> _DESCRIPTION OF THE TASK_: Reproduce every one of the rows below line for line, without changing any character.

---------------

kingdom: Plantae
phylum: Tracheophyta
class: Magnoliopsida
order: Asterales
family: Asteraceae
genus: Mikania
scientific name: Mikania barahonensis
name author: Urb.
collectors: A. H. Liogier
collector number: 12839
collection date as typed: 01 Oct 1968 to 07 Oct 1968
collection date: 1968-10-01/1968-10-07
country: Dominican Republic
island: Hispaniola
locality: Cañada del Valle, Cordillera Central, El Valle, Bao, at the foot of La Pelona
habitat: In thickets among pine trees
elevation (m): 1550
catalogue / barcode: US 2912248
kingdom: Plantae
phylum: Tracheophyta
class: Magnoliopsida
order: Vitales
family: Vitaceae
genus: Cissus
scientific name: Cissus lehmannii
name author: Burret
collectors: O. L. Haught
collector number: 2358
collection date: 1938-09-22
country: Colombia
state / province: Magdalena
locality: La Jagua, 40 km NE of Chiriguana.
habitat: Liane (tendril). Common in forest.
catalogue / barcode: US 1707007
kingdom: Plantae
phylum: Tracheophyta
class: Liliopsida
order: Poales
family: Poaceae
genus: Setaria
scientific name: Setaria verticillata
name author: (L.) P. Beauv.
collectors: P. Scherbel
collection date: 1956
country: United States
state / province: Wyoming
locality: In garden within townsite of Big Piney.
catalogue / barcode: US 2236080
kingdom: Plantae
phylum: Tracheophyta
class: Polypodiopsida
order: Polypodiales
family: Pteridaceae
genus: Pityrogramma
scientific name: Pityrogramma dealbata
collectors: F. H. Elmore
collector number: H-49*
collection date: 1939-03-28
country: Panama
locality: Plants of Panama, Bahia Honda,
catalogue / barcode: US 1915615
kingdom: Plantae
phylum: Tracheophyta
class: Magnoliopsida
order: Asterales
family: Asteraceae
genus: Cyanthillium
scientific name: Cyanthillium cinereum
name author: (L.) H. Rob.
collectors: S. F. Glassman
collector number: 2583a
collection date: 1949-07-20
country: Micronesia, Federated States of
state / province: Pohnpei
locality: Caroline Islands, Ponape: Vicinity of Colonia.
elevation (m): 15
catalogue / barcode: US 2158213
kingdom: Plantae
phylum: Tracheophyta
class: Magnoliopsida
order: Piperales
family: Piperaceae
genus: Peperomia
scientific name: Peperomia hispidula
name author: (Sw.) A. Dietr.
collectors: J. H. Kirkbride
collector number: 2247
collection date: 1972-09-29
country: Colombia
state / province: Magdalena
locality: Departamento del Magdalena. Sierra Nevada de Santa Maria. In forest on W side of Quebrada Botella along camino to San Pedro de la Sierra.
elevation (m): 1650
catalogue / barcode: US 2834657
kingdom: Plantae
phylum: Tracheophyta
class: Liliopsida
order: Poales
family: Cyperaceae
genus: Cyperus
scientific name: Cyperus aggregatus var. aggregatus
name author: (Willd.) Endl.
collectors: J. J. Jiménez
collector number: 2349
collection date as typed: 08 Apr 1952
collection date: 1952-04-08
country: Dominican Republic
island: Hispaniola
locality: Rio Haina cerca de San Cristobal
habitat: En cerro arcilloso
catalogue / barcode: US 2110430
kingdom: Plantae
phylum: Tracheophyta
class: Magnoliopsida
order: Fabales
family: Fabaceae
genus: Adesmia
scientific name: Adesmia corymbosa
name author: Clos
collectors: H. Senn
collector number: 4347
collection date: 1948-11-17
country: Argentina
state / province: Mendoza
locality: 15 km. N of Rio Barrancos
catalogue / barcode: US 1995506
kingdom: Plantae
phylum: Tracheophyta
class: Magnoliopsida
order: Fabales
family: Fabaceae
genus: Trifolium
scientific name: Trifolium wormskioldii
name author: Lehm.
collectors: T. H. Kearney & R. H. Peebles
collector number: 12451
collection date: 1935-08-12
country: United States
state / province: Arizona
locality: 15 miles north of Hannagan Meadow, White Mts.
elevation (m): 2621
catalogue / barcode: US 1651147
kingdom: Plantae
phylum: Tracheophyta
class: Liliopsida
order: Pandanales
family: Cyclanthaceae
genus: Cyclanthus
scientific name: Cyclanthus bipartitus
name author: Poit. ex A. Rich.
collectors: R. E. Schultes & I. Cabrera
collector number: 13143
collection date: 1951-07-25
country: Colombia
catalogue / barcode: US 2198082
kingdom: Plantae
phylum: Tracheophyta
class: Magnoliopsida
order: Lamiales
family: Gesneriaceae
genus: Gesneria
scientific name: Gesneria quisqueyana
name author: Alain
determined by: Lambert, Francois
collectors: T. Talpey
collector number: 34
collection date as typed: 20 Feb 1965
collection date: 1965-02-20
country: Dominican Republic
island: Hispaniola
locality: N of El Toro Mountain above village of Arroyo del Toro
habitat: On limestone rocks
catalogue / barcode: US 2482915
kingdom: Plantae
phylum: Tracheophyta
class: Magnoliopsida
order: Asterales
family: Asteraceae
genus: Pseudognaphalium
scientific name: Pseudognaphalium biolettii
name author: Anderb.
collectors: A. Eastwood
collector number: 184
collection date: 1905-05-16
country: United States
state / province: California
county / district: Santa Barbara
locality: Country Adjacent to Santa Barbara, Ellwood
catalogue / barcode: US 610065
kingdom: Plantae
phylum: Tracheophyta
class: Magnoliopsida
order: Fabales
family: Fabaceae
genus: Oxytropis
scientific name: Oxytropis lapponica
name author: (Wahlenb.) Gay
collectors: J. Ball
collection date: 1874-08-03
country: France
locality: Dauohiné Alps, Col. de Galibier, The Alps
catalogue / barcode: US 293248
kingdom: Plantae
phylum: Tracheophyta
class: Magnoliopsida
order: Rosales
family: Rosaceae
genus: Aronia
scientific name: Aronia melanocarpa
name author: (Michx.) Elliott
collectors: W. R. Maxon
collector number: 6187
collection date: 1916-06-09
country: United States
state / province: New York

---------------

> _RESULT BELOW_:
kingdom: Plantae
phylum: Tracheophyta
class: Magnoliopsida
order: Asterales
family: Asteraceae
genus: Mikania
scientific name: Mikania barahonensis
name author: Urb.
collectors: A. H. Liogier
collector number: 12839
collection date as typed: 01 Oct 1968 to 07 Oct 1968
collection date: 1968-10-01/1968-10-07
country: Dominican Republic
island: Hispaniola
locality: Cañada del Valle, Cordillera Central, El Valle, Bao, at the foot of La Pelona
habitat: In thickets among pine trees
elevation (m): 1550
catalogue / barcode: US 2912248
kingdom: Plantae
phylum: Tracheophyta
class: Magnoliopsida
order: Vitales
family: Vitaceae
genus: Cissus
scientific name: Cissus lehmannii
name author: Burret
collectors: O. L. Haught
collector number: 2358
collection date: 1938-09-22
country: Colombia
state / province: Magdalena
locality: La Jagua, 40 km NE of Chiriguana.
habitat: Liane (tendril). Common in forest.
catalogue / barcode: US 1707007
kingdom: Plantae
phylum: Tracheophyta
class: Liliopsida
order: Poales
family: Poaceae
genus: Setaria
scientific name: Setaria verticillata
name author: (L.) P. Beauv.
collectors: P. Scherbel
collection date: 1956
country: United States
state / province: Wyoming
locality: In garden within townsite of Big Piney.
catalogue / barcode: US 2236080
kingdom: Plantae
phylum: Tracheophyta
class: Polypodiopsida
order: Polypodiales
family: Pteridaceae
genus: Pityrogramma
scientific name: Pityrogramma dealbata
collectors: F. H. Elmore
collector number: H-49*
collection date: 1939-03-28
country: Panama
locality: Plants of Panama, Bahia Honda,
catalogue / barcode: US 1915615
kingdom: Plantae
phylum: Tracheophyta
class: Magnoliopsida
order: Asterales
family: Asteraceae
genus: Cyanthillium
scientific name: Cyanthillium cinereum
name author: (L.) H. Rob.
collectors: S. F. Glassman
collector number: 2583a
collection date: 1949-07-20
country: Micronesia, Federated States of
state / province: Pohnpei
locality: Caroline Islands, Ponape: Vicinity of Colonia.
elevation (m): 15
catalogue / barcode: US 2158213
kingdom: Plantae
phylum: Tracheophyta
class: Magnoliopsida
order: Piperales
family: Piperaceae
genus: Peperomia
scientific name: Peperomia hispidula
name author: (Sw.) A. Dietr.
collectors: J. H. Kirkbride
collector number: 2247
collection date: 1972-09-29
country: Colombia
state / province: Magdalena
locality: Departamento del Magdalena. Sierra Nevada de Santa Maria. In forest on W side of Quebrada Botella along camino to San Pedro de la Sierra.
elevation (m): 1650
catalogue / barcode: US 2834657
kingdom: Plantae
phylum: Tracheophyta
class: Liliopsida
order: Poales
family: Cyperaceae
genus: Cyperus
scientific name: Cyperus aggregatus var. aggregatus
name author: (Willd.) Endl.
collectors: J. J. Jiménez
collector number: 2349
collection date as typed: 08 Apr 1952
collection date: 1952-04-08
country: Dominican Republic
island: Hispaniola
locality: Rio Haina cerca de San Cristobal
habitat: En cerro arcilloso
catalogue / barcode: US 2110430
kingdom: Plantae
phylum: Tracheophyta
class: Magnoliopsida
order: Fabales
family: Fabaceae
genus: Adesmia
scientific name: Adesmia corymbosa
name author: Clos
collectors: H. Senn
collector number: 4347
collection date: 1948-11-17
country: Argentina
state / province: Mendoza
locality: 15 km. N of Rio Barrancos
catalogue / barcode: US 1995506
kingdom: Plantae
phylum: Tracheophyta
class: Magnoliopsida
order: Fabales
family: Fabaceae
genus: Trifolium
scientific name: Trifolium wormskioldii
name author: Lehm.
collectors: T. H. Kearney & R. H. Peebles
collector number: 12451
collection date: 1935-08-12
country: United States
state / province: Arizona
locality: 15 miles north of Hannagan Meadow, White Mts.
elevation (m): 2621
catalogue / barcode: US 1651147
kingdom: Plantae
phylum: Tracheophyta
class: Liliopsida
order: Pandanales
family: Cyclanthaceae
genus: Cyclanthus
scientific name: Cyclanthus bipartitus
name author: Poit. ex A. Rich.
collectors: R. E. Schultes & I. Cabrera
collector number: 13143
collection date: 1951-07-25
country: Colombia
catalogue / barcode: US 2198082
kingdom: Plantae
phylum: Tracheophyta
class: Magnoliopsida
order: Lamiales
family: Gesneriaceae
genus: Gesneria
scientific name: Gesneria quisqueyana
name author: Alain
determined by: Lambert, Francois
collectors: T. Talpey
collector number: 34
collection date as typed: 20 Feb 1965
collection date: 1965-02-20
country: Dominican Republic
island: Hispaniola
locality: N of El Toro Mountain above village of Arroyo del Toro
habitat: On limestone rocks
catalogue / barcode: US 2482915
kingdom: Plantae
phylum: Tracheophyta
class: Magnoliopsida
order: Asterales
family: Asteraceae
genus: Pseudognaphalium
scientific name: Pseudognaphalium biolettii
name author: Anderb.
collectors: A. Eastwood
collector number: 184
collection date: 1905-05-16
country: United States
state / province: California
county / district: Santa Barbara
locality: Country Adjacent to Santa Barbara, Ellwood
catalogue / barcode: US 610065
kingdom: Plantae
phylum: Tracheophyta
class: Magnoliopsida
order: Fabales
family: Fabaceae
genus: Oxytropis
scientific name: Oxytropis lapponica
name author: (Wahlenb.) Gay
collectors: J. Ball
collection date: 1874-08-03
country: France
locality: Dauohiné Alps, Col. de Galibier, The Alps
catalogue / barcode: US 293248
kingdom: Plantae
phylum: Tracheophyta
class: Magnoliopsida
order: Rosales
family: Rosaceae
genus: Aronia
scientific name: Aronia melanocarpa
name author: (Michx.) Elliott
collectors: W. R. Maxon
collector number: 6187
collection date: 1916-06-09
country: United States
state / province: New York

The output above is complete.